I hum around a bite. “Mhm. I’m afraid you did.”

“I can assure you, I did not. I followed the damn food pyramid.”

“Get over here and give me my Callie fix.” I set the container down and pull her toward me.

She stumbles, but I catch her in my arms and steal a kiss.

“Much better. Best damn chaser in the world.”

She settles sideways on my lap and picks up the container with the omelet, feeding me another bite. We stay like that until all the food is gone.

“Remember when you were sick, and I fed you soup? Do you remember how hard you fought me?”

She smiles. “How the tables have turned.”

“Mmm, but I’m a much better patient.”

She presses her lips to my nose. “You aren’t sick.”

Feels like I am. I rub a hand over my chest, trying to ease the persistent ache that’s settled there.

“How are you holding up?” she asks, sweeping a curl off my forehead.

“Better now that you’re here.”

She presses a palm to my cheek, forcing me to meet her gaze. “Cute. Now give me the real answer.”

A muscle pulls tight in my jaw, and I swallow against another surge of sadness. “I’m terrified I’m gonna lose him.”

“Him, or Ryan?”

“What do you mean?”

“Copper is all you have left of your best friend. A living, breathing reminder of what you lost, yes, but also a living, breathing embodiment of the person you once cared about.
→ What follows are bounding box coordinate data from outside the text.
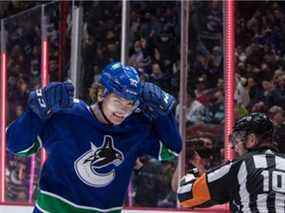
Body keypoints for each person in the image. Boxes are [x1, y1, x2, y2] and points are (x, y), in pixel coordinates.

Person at [7, 62, 182, 213]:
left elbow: (172, 150)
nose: (123, 110)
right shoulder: (67, 115)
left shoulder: (133, 128)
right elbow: (16, 145)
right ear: (101, 94)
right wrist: (35, 112)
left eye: (130, 103)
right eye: (118, 100)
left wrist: (163, 115)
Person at [178, 112, 285, 212]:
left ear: (251, 140)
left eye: (236, 139)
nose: (234, 147)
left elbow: (185, 195)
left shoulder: (237, 166)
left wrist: (195, 170)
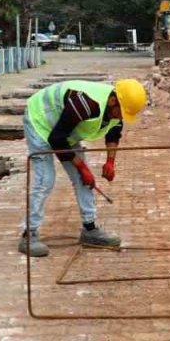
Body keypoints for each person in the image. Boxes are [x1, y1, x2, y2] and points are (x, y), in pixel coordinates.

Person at [19, 79, 148, 257]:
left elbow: (113, 132)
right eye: (120, 113)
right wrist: (82, 168)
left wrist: (110, 162)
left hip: (65, 130)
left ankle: (90, 229)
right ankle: (29, 233)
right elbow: (57, 140)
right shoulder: (85, 103)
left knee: (83, 180)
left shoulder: (118, 105)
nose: (120, 118)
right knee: (45, 180)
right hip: (40, 121)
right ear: (112, 102)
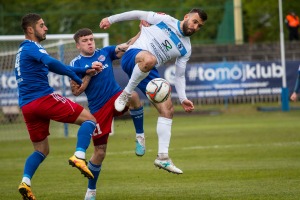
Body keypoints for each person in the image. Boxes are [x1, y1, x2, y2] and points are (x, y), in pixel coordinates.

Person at [99, 9, 207, 174]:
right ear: (186, 17)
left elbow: (179, 75)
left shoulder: (186, 48)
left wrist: (183, 98)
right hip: (133, 56)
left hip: (148, 69)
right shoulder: (165, 19)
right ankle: (126, 93)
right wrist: (111, 19)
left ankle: (162, 158)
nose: (195, 27)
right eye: (194, 21)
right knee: (150, 59)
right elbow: (136, 13)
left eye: (199, 26)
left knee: (168, 110)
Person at [15, 13, 100, 200]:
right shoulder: (31, 46)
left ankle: (25, 183)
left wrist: (83, 70)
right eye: (42, 25)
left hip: (27, 106)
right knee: (90, 120)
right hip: (43, 98)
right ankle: (79, 155)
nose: (45, 28)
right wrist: (76, 77)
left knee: (41, 150)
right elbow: (52, 62)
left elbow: (53, 66)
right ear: (31, 29)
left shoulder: (22, 51)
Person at [69, 28, 144, 200]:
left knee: (133, 95)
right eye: (85, 40)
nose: (89, 42)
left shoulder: (105, 52)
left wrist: (142, 31)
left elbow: (128, 45)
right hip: (98, 109)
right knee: (100, 152)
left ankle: (140, 137)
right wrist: (89, 73)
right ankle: (91, 191)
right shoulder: (76, 64)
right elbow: (76, 91)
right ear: (78, 45)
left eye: (91, 39)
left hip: (116, 97)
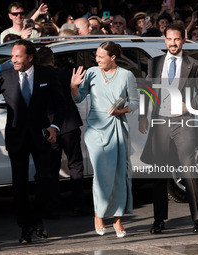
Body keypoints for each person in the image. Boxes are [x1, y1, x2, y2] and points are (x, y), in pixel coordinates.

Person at [0, 39, 65, 244]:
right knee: (20, 184)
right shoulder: (6, 76)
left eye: (17, 56)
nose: (13, 60)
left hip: (41, 136)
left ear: (30, 58)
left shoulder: (47, 74)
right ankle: (25, 228)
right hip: (17, 137)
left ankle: (38, 219)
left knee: (45, 179)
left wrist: (54, 126)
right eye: (12, 56)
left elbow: (60, 104)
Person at [139, 24, 198, 234]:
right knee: (159, 172)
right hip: (160, 122)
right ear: (165, 40)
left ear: (183, 41)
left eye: (177, 39)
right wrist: (143, 116)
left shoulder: (193, 64)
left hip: (183, 123)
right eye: (169, 39)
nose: (173, 43)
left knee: (189, 169)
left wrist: (188, 106)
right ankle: (159, 220)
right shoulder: (155, 63)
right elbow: (147, 90)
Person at [70, 41, 138, 238]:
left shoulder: (126, 75)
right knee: (101, 174)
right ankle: (98, 216)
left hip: (117, 125)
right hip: (96, 128)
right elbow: (78, 98)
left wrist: (120, 111)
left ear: (112, 57)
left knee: (118, 173)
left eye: (101, 56)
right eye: (96, 56)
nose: (97, 59)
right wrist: (74, 86)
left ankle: (117, 221)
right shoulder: (91, 72)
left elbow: (134, 102)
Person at [36, 46, 86, 217]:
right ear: (52, 60)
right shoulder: (64, 73)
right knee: (76, 165)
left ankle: (53, 207)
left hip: (49, 128)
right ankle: (78, 205)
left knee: (52, 168)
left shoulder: (37, 77)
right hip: (69, 125)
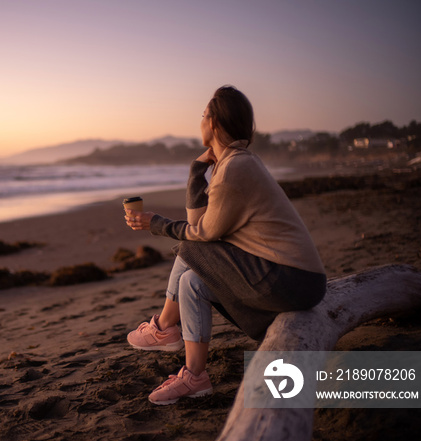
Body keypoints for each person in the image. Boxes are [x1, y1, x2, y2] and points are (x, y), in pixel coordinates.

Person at [124, 85, 327, 405]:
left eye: (203, 115)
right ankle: (195, 376)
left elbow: (202, 233)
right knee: (192, 282)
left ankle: (163, 327)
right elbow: (200, 221)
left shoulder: (236, 168)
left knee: (192, 249)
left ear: (214, 123)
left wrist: (156, 224)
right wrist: (195, 172)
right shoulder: (234, 163)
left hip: (291, 279)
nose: (200, 120)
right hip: (289, 278)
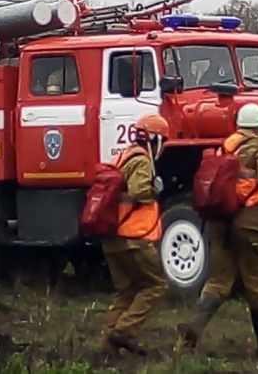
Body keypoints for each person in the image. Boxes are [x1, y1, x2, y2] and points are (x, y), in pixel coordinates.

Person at [175, 103, 258, 355]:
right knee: (257, 280)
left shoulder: (225, 146)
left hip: (220, 222)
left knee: (220, 279)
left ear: (239, 126)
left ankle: (192, 330)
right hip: (251, 224)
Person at [99, 113, 170, 357]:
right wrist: (155, 190)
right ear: (156, 139)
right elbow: (140, 192)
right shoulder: (142, 161)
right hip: (134, 238)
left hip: (112, 239)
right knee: (156, 285)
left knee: (126, 291)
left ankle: (106, 347)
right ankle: (125, 331)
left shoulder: (121, 156)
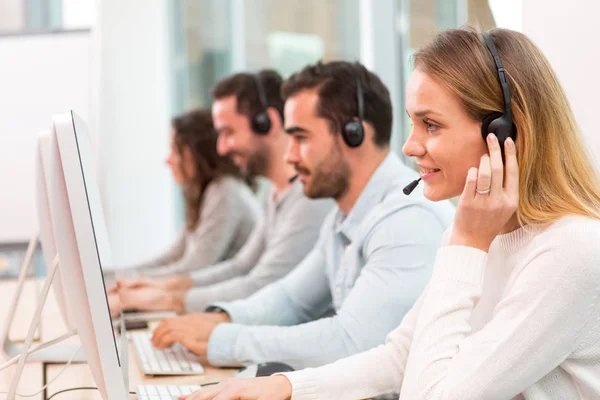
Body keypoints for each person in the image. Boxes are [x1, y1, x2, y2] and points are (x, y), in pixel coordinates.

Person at [183, 27, 600, 400]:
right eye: (413, 123)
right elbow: (401, 356)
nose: (410, 146)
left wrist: (468, 245)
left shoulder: (567, 252)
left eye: (431, 125)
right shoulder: (480, 233)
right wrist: (284, 387)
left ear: (504, 134)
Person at [150, 61, 455, 370]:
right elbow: (290, 299)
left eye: (301, 137)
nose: (289, 155)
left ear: (354, 133)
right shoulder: (343, 218)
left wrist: (225, 339)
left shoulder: (406, 220)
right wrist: (221, 318)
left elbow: (350, 343)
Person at [114, 70, 333, 313]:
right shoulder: (275, 194)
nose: (221, 147)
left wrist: (160, 298)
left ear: (266, 123)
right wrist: (159, 288)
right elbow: (241, 267)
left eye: (229, 133)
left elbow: (260, 285)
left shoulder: (308, 199)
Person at [113, 108, 261, 280]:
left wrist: (124, 281)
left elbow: (195, 267)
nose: (168, 160)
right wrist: (114, 276)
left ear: (198, 152)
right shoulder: (208, 193)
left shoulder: (225, 192)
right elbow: (174, 256)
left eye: (176, 150)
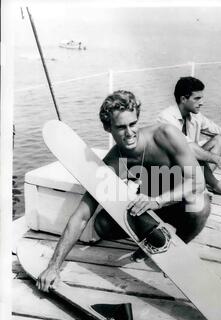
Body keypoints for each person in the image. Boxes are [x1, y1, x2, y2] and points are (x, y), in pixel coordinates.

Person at [37, 90, 211, 292]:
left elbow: (198, 182)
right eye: (121, 127)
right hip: (150, 209)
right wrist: (53, 267)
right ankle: (151, 241)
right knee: (102, 225)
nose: (129, 133)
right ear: (107, 128)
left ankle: (176, 245)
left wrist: (158, 201)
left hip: (179, 203)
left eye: (133, 124)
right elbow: (82, 216)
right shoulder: (112, 163)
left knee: (200, 205)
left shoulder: (165, 135)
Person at [157, 76, 221, 197]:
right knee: (191, 151)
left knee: (219, 139)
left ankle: (203, 182)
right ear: (183, 99)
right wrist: (217, 159)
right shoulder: (166, 118)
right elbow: (186, 148)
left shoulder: (195, 116)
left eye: (201, 98)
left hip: (191, 168)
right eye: (197, 98)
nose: (201, 103)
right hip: (170, 172)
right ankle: (214, 184)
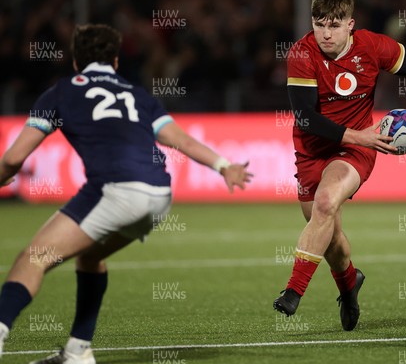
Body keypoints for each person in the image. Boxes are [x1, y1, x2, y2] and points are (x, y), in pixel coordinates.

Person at [0, 24, 252, 363]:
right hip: (159, 195)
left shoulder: (60, 92)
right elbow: (182, 140)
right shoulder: (138, 95)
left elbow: (14, 158)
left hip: (116, 190)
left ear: (76, 61)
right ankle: (78, 351)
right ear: (115, 61)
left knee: (34, 258)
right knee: (90, 257)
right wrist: (224, 166)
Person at [273, 0, 406, 331]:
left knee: (326, 203)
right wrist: (360, 135)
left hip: (356, 149)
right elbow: (304, 117)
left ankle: (293, 292)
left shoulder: (373, 47)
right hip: (312, 151)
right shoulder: (301, 53)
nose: (325, 33)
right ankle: (349, 283)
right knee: (332, 241)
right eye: (319, 24)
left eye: (334, 25)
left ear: (350, 24)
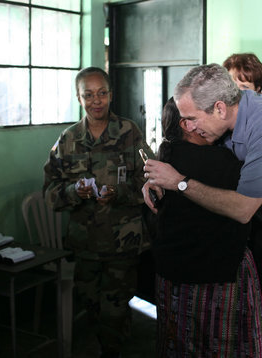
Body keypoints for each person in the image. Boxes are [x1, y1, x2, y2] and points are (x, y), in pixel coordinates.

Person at [143, 63, 262, 358]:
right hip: (258, 229)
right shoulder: (215, 127)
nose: (189, 126)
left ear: (220, 108)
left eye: (192, 118)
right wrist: (154, 182)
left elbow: (244, 208)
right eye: (183, 120)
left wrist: (178, 183)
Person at [43, 67, 153, 358]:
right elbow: (50, 190)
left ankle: (112, 349)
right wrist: (72, 193)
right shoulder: (68, 140)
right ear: (79, 98)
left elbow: (150, 179)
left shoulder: (129, 132)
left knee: (115, 307)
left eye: (102, 93)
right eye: (88, 95)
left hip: (122, 242)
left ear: (110, 95)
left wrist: (121, 193)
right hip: (85, 244)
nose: (96, 101)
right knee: (91, 305)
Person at [150, 97, 262, 356]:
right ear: (187, 124)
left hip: (172, 278)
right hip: (215, 280)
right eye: (207, 112)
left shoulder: (167, 154)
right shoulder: (221, 162)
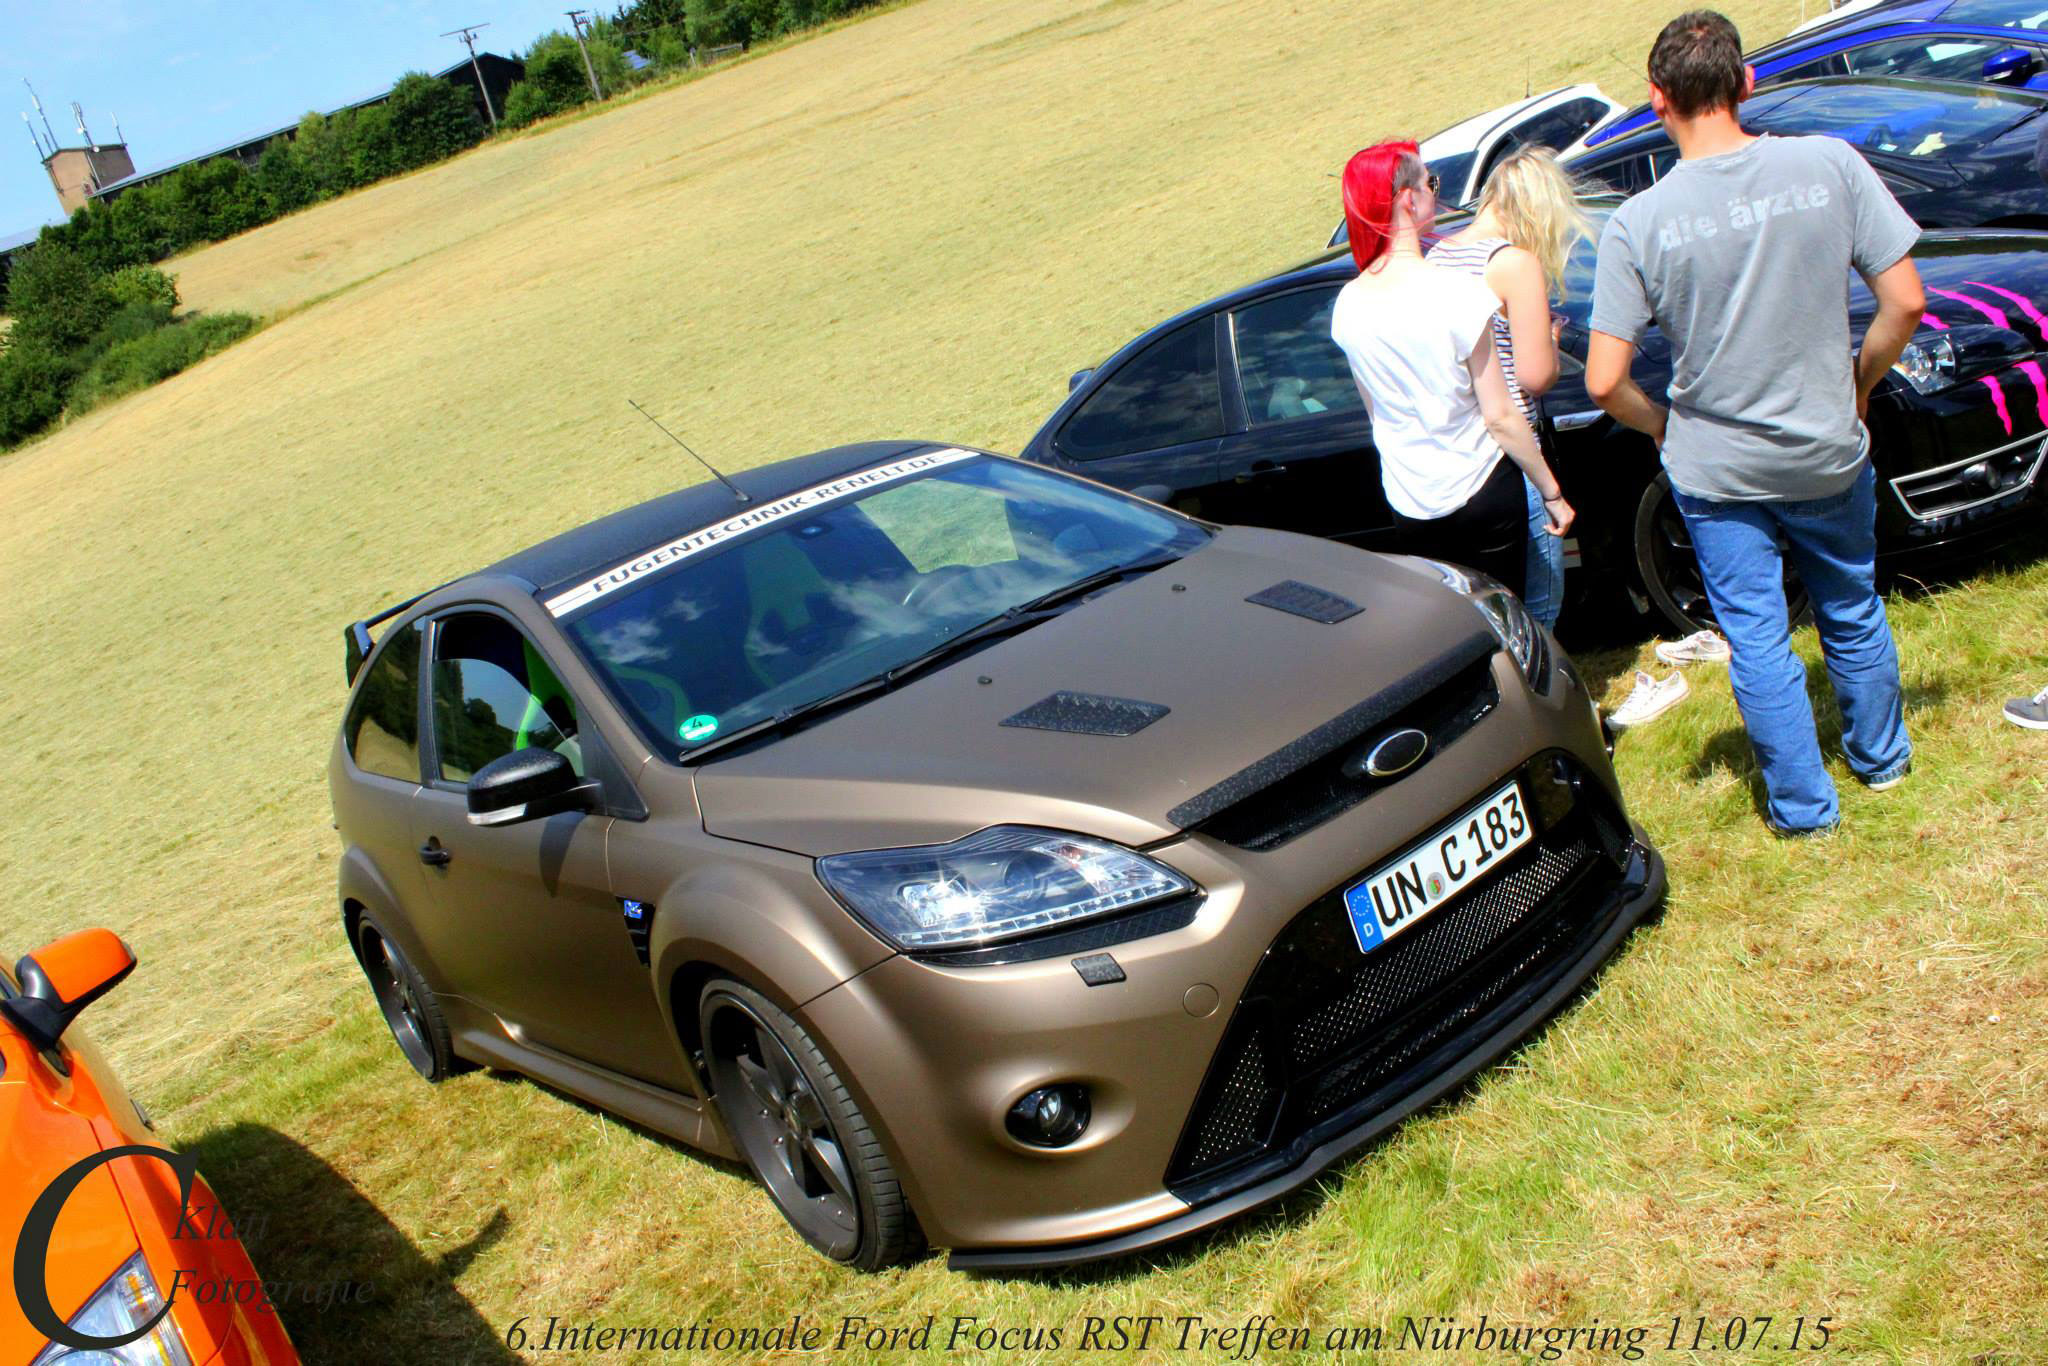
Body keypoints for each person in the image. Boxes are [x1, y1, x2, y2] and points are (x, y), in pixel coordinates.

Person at [1585, 9, 1926, 836]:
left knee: (1759, 638)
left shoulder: (1637, 224)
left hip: (1717, 471)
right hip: (1826, 448)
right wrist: (1858, 383)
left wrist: (1662, 426)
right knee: (1850, 605)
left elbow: (1603, 381)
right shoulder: (1829, 164)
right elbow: (1906, 301)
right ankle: (1881, 762)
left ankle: (1805, 811)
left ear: (1657, 99)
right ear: (1746, 82)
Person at [1331, 140, 1573, 596]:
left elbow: (1380, 416)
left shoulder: (1347, 305)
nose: (1435, 193)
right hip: (1482, 486)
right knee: (1514, 623)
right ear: (1408, 199)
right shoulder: (1456, 292)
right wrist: (1551, 491)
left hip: (1409, 499)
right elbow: (1500, 415)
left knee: (1460, 626)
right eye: (1430, 182)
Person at [1427, 146, 1590, 630]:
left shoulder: (1440, 254)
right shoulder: (1512, 263)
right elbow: (1534, 377)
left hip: (1460, 454)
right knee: (1538, 608)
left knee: (1487, 610)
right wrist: (1551, 341)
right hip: (1513, 454)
If you lose Copper, it’s like losing Ryan all over again.”

I hadn’t thought about it like that, but it makes perfect sense. I feel Ryan’s absence more acutely now than I ever have.

Callie rests her head against my shoulder. “It’s ok to be sad. It’s ok to feel whatever it is you’re feeling.”

I thread my fingers through hers and bring them to my lips. “Will you come with me to check on him?”

“Whatever you need.”

You. Just you.

She shifts off my lap and leads me out of the tack room. Inside the stall, Copper stands upright for the first time in more than a day. A swell of pride overtakes me.

Angie is writing something on her tablet when she notices us. She gives me a tight-lipped smile. “He still has a long way to go, but he’s breathing better.”

“That’s good, right?”

“It can be, but I don’t want you to get your hopes up.

Small improvements are good, but only time will tell with an infection like this.

” She stuffs her tablet into her bag and swings it over her shoulder.

“I have to head out to Nelson’s. Call me if anything changes.

In the meantime, try to get him to eat something.

You can soak his feed to make it easier for him. ”

“Thanks, Angie.”

She pats my shoulder. “Get some rest, Jaxon. Preferably in a real bed. You’re starting to smell like the horses.”

I glance at Callie for some support. She shrugs. “I wasn’t gonna say it but she’s not wrong.”